The Bureau of Labor Statistics yesterday reported headline price growth eased to a two-year low in March. Markets initially reacted well, but with measures of core inflation remaining elevated, investors ultimately raised odds on a rate hike at the Fed’s next meeting in early May, and major equity indexes retreated.
Losses worsened later in the day when minutes from the central bank’s last meeting showed that—although problems in the banking sector dominated discussion—officials ultimately remained convinced “some additional policy firming" would be needed once the crisis had passed. The “terminal rate” implied in markets climbed back above the 5 percent threshold, and rate differentials widened slightly in the dollar’s favour, even as staff forecasts suggested the economy would enter a “mild recession” later this year.
Spirits improved overnight when China reported a surprisingly-strong jump in exports, suggesting that global demand could prove more robust than previously thought. According to the National Bureau of Statistics, exports grew 14.8 percent year-over-year in March, bouncing back from a 6.8-percent contraction in January and February. Shipments to Russia and Southeast Asia jumped, while US and European markets showed signs of stability. Earnings from LVMH Moët Hennessy Louis Vuitton later showed a solid improvement in domestic demand, with Chinese consumers splashing out on luxury goods in the first quarter.
The euro is trading on a stronger footing, pushing above the 1.10 mark after surprisingly-positive industrial production numbers for February boosted first-quarter growth expectations. Falling energy costs and a sharp improvement in supply chains helped generate a 1.5-percent increase in industrial output in the month - adding to a 1-percent jump in January, and suggesting that factories are humming even as broader consumer demand remains weak.

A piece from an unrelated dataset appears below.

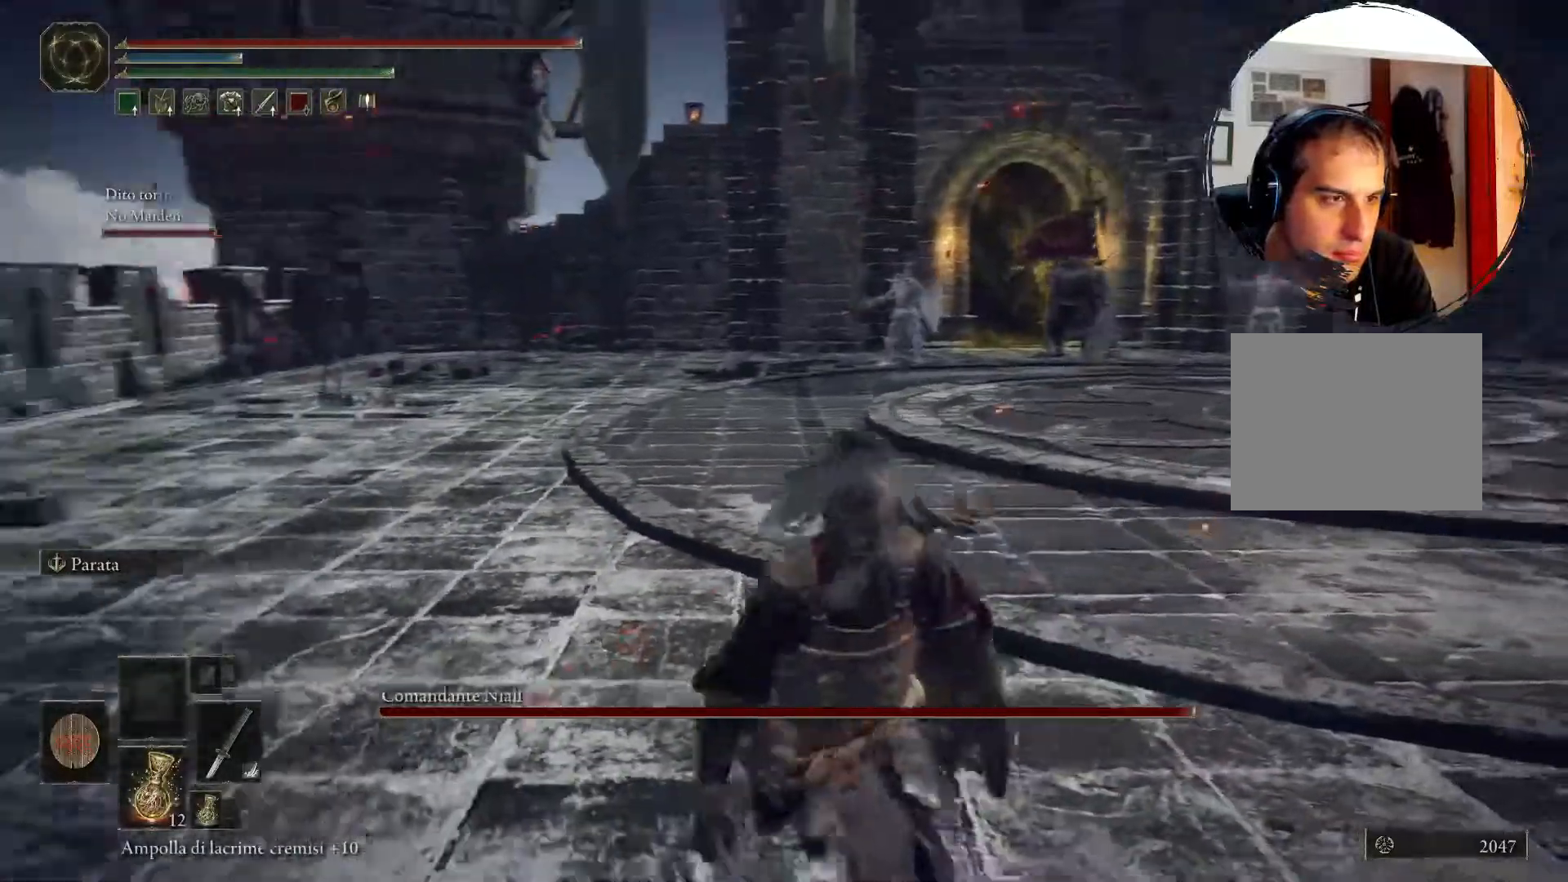
Gameplay with a controller (PlayStation layout); each line is a JSON object with the inputs held at the frame after it. "events" lists button and stick changes between this image and that frame as [ms after this image, input, new state], when the widget could be followed in between. Not read: L3 R3.
{"buttons": [], "left_stick": "down", "right_stick": "center", "events": [[117, "right_stick", "center"]]}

The Canadian dollar rallied in Asian trading hours last night, presumably as investors processed the implications of the Bank of Canada’s decision earlier in the session. With growth and inflation projections moving in favourably-opposed directions, policymakers opted to keep rates unchanged while maintaining a hawkish bias on further increases. In post-announcement comments, Governor Macklem said“based on the information we have today, the implied expectation in the market that we're going to be cutting our policy rate later in the year, that doesn't look today like the most likely scenario to us”. Odds on a rate cut by December are down modestly.
The exchange rate is now trading through its 200-day moving average, and there is little in the way of meaningful technical resistance between here and the year’s loonie highs (greenback lows) - around the 1.3270 area. If volatility in fixed income and equity markets continues to subside, the loonie could strengthen - even as its longer-term fundamentals remain deeply questionable.
Today will bring Producer Price Index data for March, with economists expecting a flatlining in the month-over-month print as supply chains continue to stabilize. New applications for unemployment benefits are seen increasing to 232,000 in the week ended April 8, up modestly from the 228,000 claims reported a week earlier.